My grandfather’s untimely death brought an abrupt end to his chapter of the Roughwood Seed Collection story. Some 10 years later, while a student at the University of Virginia, I discovered his seed collection at the bottom of my grandmother’s deep freezer. My grandfather knew that by freezing seeds they could be kept for a long time, so by this stroke of luck, many of his most valuable seeds were still viable when I began to tinker with them. By the mid-1970s I brought most of his original garden back under cultivation.
In 1979, I moved the seed collection to Devon, Pennsylvania. Since the collection had no official name, I dubbed it the Roughwood Seed Collection after the Victorian name of the old house in which I now live. Since moving the collection to Devon, it has grown dramatically over the years; many are unique and not found in other seed collections.

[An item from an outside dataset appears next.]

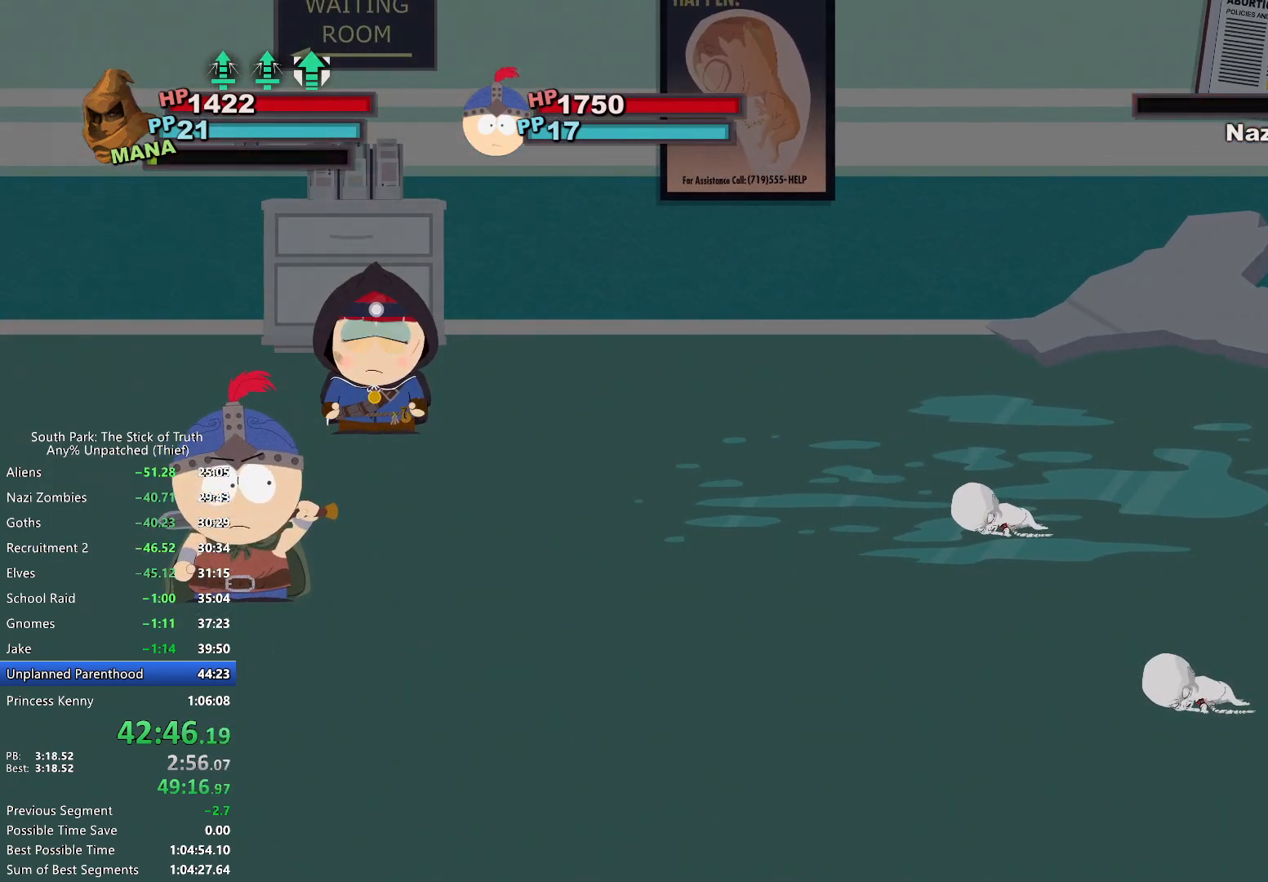
{"buttons": [], "left_stick": "center", "right_stick": "center", "events": []}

Highly talented seedsman and garden specialist (and musician), Owen Taylor came to work for me and in 2014 became the Roughwood Seed Collection Manager. He has given the collection its long-needed re-cataloging and computerization, thus we are now able to organize successful workshops on heirlooms, seed saving, and even cooking with heirlooms.
With the collaboration of several select organic growers, we are now planting large-scale seed crops at Kutztown University, Fields Edge Farm in Lancaster County (Twitter: Alex Wenger @thefieldsedge), and Hill Creek Farm in Chester County (HillCreekFarmPA.com). Our rare, non-GMO, untreated, Limited Edition seeds are available for sale via Roughwood Seed Collection, the Baker Creek Heirloom Seed Company in Mansfield, Missouri and Hudson Valley Seed Library.

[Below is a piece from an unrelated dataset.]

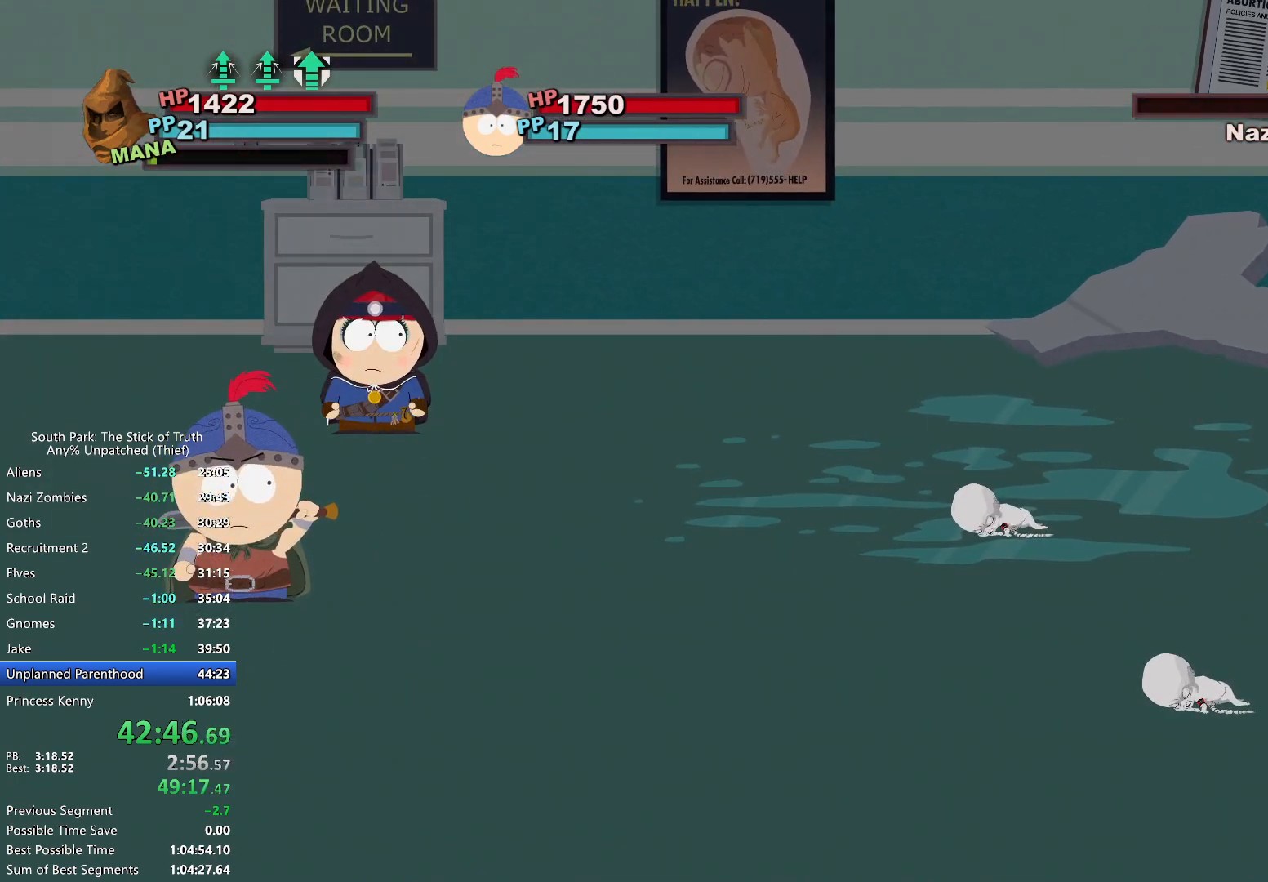
{"buttons": [], "left_stick": "center", "right_stick": "center", "events": []}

William Woys Weaver, PhD, is owner and curator of the Roughwood Seed Collection, which he inherited from his grandfather H. Ralph Weaver (1896-1956). Dr. Weaver is a food historian who has been dubbed “the Merlin of American regional cookery,” who has “dedicated his life to the documentation and continuation of heritage foodways.” He is the author of 17 books, including Heirloom Vegetable Gardening, the best-seller that moved the national discussion about farming practices into the kitchen and restaurant. His most recent book is Dutch Treats, which preserves more than 100 authentic heirloom recipes from Pennsylvania farmhouse kitchens and describes Pensylvania Dutch cultural culinary traditions and their heirloom ingredients. For the seed collection, Dr. Weaver concentrates on rare seed acquisition, seed purity maintenance, and breeding programs designed to create new and nutritionally useful open-pollinated food plants of special value to home gardeners, small-scale farmers, discerning chefs, and developing societies. His enduring goal is to facilitate the continuation of the Collection in perpetuity.
Owen Taylor was manager of the Roughwood Seed Collection for four years. He ably oversaw growing out, harvesting, storing, and documenting our thousands of varieties of living ancestral seeds using an agroecological approach. He worked with hundreds of volunteers and lead hands-on interactive seed keeping workshops for hundreds of attendees, sharing the art of saving seed in communities far and wide.